From start to finish, set down the entries below exactly, leaving out the pictures.

Records from a data source
[Start of section]

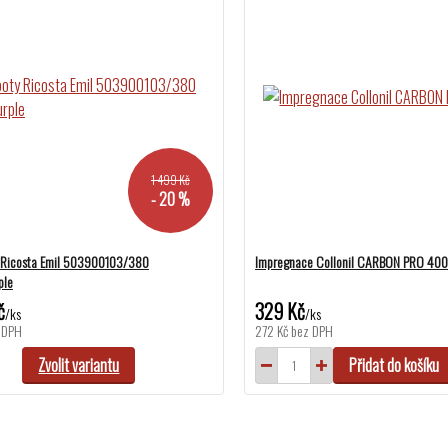
1 499 Kč
- 20 %
y Ricosta Emil 503900103/380
Impregnace Collonil CARBON PRO 400
ple
č
329 Kč
/
ks
/
ks
 DPH
272 Kč
bez DPH
Zvolit variantu
Přidat do košíku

[End of section]

> **Result of the exercise**
1 499 Kč
- 20 %
y Ricosta Emil 503900103/380
Impregnace Collonil CARBON PRO 400
ple
č
329 Kč
/
ks
/
ks
 DPH
272 Kč
bez DPH
Zvolit variantu
Přidat do košíku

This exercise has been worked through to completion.